Job item:
Gather the lines below that include the string "Adhes", copying each in full.

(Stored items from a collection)
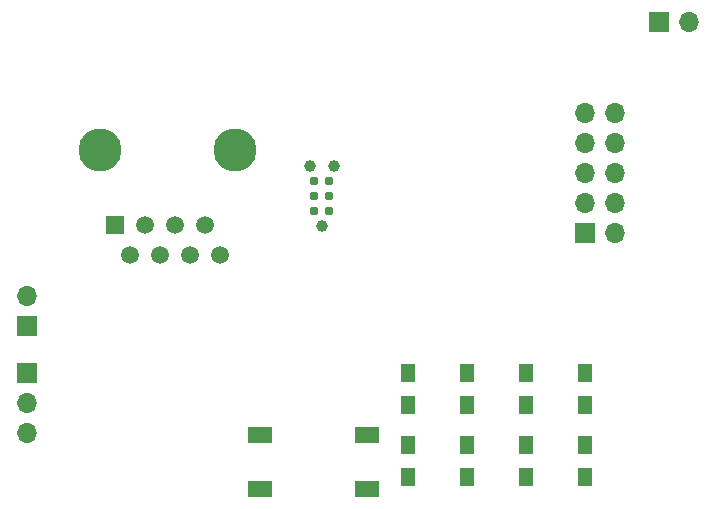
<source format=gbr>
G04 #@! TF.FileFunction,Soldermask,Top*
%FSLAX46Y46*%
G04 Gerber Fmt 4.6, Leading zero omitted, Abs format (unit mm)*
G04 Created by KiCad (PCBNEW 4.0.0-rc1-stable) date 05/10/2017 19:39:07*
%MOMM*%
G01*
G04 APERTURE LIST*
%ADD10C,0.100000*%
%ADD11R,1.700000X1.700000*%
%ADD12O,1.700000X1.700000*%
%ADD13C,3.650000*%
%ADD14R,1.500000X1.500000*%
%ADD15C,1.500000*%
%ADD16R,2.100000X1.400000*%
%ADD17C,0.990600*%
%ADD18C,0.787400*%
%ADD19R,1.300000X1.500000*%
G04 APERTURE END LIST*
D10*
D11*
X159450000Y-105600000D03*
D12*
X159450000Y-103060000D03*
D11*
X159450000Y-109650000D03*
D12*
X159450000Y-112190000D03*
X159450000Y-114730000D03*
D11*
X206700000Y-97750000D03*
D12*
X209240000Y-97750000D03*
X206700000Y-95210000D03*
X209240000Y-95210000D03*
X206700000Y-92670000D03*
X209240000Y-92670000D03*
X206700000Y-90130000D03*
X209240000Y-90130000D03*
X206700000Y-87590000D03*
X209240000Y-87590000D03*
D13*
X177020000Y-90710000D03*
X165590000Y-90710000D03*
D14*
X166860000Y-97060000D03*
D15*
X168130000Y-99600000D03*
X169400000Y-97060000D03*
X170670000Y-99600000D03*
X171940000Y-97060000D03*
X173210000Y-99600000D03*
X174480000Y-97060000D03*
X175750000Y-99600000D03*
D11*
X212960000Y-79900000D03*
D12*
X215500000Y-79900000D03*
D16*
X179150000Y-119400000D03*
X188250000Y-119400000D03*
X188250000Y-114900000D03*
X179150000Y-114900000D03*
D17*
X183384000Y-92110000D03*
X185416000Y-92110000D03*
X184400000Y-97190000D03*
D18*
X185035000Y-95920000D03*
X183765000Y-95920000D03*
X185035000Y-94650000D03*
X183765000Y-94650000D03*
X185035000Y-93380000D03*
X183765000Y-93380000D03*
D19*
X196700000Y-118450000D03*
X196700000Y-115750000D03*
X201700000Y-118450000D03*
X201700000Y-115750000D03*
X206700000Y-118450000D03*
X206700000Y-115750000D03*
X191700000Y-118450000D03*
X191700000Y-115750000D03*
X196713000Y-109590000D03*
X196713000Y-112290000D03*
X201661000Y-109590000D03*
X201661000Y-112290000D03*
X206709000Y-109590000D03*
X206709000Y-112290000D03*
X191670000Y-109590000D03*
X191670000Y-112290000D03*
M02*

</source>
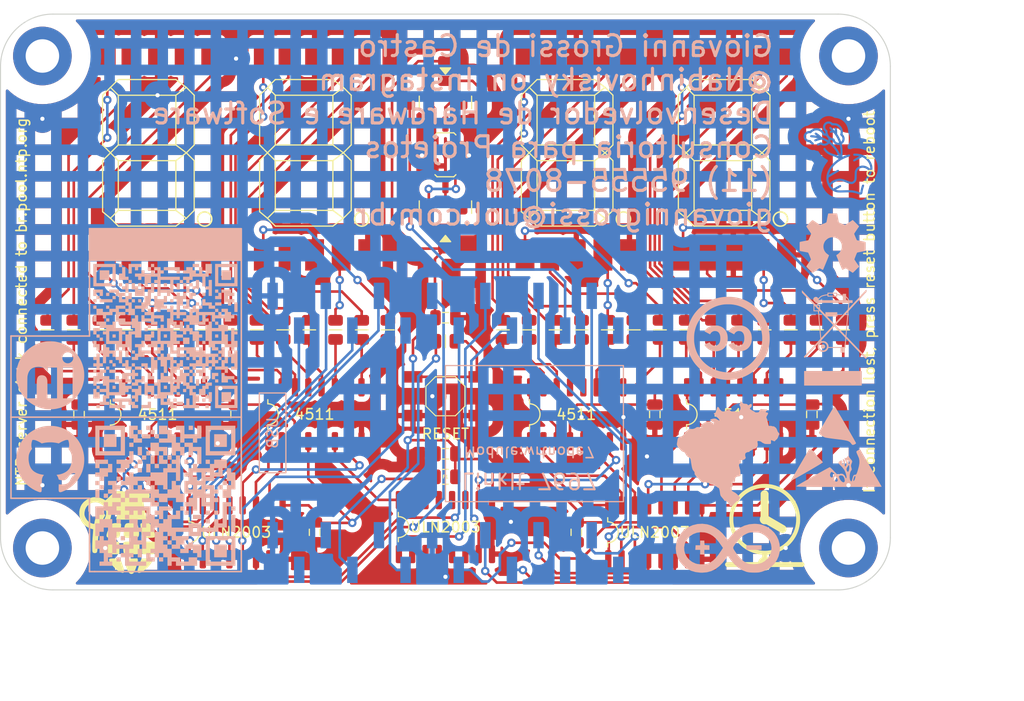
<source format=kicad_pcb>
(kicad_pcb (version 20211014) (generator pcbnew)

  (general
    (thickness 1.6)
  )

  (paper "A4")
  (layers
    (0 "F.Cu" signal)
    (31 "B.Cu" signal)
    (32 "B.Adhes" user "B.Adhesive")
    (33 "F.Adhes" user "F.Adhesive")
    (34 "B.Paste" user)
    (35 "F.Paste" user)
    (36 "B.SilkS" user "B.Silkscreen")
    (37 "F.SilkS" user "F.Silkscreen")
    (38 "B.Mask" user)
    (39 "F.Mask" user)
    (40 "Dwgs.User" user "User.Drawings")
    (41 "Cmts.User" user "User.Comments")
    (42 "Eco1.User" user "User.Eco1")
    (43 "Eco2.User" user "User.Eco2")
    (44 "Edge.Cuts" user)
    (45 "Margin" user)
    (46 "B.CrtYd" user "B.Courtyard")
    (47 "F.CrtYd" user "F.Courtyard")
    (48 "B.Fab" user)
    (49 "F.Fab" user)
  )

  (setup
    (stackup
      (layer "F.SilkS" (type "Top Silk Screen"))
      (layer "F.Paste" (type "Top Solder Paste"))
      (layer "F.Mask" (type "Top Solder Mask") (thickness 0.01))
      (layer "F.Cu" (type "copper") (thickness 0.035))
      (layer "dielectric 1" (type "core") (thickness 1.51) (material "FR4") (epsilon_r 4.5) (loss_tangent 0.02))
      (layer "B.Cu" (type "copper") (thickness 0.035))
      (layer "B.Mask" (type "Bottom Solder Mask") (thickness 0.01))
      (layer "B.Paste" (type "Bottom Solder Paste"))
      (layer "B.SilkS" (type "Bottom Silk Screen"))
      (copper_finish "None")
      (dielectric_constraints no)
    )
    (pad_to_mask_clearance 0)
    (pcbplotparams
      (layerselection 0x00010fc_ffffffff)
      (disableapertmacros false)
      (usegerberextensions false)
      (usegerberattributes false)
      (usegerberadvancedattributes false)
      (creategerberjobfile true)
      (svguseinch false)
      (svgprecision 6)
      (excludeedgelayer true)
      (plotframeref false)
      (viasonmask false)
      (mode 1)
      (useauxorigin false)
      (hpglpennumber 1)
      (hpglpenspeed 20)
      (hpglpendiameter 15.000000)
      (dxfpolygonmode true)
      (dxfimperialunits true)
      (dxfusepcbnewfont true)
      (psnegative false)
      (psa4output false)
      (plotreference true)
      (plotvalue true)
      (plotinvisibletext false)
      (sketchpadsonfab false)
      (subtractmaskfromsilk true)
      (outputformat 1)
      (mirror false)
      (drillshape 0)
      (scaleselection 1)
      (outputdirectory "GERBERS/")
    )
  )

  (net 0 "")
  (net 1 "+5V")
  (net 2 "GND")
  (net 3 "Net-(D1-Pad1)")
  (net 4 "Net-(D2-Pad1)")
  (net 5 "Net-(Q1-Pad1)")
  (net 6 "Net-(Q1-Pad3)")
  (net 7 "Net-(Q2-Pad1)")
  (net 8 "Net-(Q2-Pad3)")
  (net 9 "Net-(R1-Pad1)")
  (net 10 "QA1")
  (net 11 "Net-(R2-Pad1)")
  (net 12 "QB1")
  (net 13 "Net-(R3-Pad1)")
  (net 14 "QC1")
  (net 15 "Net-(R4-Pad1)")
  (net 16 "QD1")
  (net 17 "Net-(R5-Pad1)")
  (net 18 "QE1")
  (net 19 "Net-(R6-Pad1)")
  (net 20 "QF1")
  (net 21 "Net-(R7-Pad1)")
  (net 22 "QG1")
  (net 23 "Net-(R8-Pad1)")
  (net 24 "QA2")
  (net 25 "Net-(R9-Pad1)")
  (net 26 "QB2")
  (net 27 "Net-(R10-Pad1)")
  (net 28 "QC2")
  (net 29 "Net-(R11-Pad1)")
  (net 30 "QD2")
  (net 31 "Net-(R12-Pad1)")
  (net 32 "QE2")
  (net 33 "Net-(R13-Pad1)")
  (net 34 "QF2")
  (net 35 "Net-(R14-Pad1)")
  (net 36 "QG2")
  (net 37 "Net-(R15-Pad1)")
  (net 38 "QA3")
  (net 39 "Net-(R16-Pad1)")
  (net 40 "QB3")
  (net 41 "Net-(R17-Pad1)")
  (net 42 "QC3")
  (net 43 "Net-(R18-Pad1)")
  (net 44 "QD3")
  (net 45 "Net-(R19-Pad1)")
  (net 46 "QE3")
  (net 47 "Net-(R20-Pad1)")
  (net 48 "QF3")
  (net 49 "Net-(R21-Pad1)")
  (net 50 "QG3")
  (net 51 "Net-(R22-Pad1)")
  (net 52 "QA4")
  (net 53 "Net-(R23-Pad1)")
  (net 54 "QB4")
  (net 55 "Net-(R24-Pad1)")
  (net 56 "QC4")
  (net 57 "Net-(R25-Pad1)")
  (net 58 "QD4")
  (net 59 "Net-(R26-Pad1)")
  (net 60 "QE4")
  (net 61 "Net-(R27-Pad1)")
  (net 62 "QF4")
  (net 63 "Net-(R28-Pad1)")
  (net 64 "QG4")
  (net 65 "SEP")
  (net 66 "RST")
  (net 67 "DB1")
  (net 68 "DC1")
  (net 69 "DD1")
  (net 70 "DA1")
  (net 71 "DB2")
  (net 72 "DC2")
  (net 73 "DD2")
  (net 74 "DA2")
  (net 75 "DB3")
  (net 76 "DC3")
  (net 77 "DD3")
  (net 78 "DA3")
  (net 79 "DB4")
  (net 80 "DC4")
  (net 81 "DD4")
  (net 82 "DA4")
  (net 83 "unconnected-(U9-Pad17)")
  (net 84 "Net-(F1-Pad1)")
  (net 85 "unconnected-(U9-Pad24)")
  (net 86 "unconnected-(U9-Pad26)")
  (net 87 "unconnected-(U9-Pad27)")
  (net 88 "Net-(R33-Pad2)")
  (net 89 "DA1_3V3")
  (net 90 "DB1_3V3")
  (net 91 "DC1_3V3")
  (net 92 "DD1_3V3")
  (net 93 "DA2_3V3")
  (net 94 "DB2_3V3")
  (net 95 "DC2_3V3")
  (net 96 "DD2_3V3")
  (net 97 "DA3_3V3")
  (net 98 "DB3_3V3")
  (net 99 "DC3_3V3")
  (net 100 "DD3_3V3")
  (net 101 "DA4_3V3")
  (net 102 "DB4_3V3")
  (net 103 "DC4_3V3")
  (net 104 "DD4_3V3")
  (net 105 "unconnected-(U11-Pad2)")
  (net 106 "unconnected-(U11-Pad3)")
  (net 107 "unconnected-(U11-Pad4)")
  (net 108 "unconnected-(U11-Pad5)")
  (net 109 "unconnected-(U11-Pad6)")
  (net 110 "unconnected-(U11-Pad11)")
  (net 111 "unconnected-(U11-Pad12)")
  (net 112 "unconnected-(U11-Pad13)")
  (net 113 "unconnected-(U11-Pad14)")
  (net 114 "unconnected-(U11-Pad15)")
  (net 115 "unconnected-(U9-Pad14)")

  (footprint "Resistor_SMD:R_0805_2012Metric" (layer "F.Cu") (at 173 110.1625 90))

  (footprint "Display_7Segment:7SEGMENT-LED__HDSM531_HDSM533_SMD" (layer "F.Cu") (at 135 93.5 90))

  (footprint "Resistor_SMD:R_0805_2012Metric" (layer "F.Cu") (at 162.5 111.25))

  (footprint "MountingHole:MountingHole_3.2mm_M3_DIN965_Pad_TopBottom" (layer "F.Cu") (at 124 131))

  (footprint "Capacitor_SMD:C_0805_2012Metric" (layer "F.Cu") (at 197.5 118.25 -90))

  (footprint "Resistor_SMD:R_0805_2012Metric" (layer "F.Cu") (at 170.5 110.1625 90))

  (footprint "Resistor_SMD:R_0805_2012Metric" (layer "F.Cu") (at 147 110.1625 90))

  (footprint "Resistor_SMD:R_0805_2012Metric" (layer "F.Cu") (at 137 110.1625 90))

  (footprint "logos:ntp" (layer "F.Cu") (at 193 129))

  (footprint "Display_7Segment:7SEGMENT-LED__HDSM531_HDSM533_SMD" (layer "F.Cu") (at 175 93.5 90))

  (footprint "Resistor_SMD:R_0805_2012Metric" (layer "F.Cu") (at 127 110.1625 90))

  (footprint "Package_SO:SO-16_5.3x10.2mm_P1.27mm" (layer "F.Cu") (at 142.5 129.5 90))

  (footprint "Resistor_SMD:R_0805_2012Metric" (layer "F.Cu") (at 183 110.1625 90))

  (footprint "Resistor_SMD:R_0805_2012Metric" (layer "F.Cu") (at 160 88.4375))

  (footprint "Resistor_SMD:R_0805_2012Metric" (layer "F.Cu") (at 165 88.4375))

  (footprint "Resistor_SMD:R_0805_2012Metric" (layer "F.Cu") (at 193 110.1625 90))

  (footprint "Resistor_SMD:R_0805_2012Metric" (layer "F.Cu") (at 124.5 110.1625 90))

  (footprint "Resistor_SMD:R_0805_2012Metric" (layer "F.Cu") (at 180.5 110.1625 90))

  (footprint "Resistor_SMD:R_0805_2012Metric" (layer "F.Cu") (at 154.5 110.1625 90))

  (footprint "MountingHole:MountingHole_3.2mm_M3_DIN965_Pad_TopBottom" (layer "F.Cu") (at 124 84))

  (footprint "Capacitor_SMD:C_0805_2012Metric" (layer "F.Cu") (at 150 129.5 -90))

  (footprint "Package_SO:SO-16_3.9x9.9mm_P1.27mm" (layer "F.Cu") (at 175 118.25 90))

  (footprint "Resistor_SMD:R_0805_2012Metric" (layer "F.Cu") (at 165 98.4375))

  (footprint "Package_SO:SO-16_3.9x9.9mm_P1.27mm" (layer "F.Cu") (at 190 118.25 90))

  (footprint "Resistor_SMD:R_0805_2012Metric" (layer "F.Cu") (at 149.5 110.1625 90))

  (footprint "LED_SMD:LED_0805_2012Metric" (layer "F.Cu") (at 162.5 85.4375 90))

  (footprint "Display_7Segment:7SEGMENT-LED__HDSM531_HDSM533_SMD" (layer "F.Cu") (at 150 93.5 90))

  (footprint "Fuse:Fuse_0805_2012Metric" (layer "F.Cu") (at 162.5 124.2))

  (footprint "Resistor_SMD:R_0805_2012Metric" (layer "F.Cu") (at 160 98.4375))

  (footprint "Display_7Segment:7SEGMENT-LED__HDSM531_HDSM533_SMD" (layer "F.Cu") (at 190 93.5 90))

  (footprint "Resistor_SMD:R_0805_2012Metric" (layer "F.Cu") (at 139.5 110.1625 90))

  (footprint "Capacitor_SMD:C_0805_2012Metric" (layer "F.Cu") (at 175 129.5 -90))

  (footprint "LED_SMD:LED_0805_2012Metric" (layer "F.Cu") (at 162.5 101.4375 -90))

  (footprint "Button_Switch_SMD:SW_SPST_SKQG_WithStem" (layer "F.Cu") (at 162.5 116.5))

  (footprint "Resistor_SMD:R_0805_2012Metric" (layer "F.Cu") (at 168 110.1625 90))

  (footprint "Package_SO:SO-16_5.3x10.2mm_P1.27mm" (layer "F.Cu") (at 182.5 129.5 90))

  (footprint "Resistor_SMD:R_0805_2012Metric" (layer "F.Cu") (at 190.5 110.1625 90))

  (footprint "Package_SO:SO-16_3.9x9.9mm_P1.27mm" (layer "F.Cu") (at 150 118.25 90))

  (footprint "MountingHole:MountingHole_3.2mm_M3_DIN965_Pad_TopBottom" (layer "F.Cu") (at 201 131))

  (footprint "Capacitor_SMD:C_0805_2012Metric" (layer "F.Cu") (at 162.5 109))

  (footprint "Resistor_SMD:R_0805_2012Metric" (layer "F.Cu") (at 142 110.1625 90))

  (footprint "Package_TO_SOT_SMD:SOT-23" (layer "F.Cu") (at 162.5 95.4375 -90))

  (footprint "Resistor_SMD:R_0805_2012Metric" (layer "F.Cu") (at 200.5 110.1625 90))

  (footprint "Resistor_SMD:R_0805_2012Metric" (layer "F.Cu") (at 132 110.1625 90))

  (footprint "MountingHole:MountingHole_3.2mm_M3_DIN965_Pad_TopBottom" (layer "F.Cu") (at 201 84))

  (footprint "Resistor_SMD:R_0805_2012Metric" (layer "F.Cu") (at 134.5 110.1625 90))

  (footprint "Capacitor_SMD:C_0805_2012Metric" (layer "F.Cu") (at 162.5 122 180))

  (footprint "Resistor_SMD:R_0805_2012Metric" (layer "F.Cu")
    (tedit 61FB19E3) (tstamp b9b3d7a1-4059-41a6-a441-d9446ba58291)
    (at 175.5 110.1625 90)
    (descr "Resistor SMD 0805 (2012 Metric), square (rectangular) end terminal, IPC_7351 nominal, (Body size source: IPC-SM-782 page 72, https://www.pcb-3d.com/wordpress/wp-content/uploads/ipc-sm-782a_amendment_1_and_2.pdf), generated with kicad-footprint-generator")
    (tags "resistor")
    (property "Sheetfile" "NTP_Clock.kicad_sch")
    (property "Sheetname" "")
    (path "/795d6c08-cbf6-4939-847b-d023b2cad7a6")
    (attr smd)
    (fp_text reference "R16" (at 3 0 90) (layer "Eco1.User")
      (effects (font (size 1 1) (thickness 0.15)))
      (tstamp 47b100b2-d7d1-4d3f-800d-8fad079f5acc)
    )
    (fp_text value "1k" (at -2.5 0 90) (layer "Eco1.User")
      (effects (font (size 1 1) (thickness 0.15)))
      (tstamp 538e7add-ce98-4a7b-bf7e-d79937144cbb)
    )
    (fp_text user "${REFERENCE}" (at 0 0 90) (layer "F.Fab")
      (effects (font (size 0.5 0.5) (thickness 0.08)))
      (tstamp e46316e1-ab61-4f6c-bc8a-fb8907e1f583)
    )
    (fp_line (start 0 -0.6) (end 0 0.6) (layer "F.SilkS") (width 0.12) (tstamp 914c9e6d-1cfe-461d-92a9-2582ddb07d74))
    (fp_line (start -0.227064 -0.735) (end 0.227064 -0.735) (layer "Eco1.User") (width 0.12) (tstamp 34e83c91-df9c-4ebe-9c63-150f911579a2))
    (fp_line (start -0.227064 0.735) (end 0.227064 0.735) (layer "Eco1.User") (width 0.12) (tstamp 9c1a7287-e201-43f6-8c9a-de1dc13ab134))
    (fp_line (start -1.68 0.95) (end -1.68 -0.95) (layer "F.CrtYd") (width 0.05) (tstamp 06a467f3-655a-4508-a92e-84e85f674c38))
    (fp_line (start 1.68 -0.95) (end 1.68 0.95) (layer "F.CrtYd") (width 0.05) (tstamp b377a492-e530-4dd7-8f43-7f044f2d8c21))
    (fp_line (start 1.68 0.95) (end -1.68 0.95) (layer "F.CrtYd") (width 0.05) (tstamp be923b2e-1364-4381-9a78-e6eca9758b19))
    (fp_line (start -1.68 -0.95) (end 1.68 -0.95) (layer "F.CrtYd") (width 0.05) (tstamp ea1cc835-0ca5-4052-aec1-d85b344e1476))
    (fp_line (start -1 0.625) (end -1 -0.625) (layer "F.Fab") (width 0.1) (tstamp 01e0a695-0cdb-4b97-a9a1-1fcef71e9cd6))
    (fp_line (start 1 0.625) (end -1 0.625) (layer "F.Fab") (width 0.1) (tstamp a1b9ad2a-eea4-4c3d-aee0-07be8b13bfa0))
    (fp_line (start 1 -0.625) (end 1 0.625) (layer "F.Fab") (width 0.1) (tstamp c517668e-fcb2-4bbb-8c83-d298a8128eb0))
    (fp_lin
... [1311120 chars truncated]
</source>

Finished exercise:
    (32 "B.Adhes" user "B.Adhesive")
    (33 "F.Adhes" user "F.Adhesive")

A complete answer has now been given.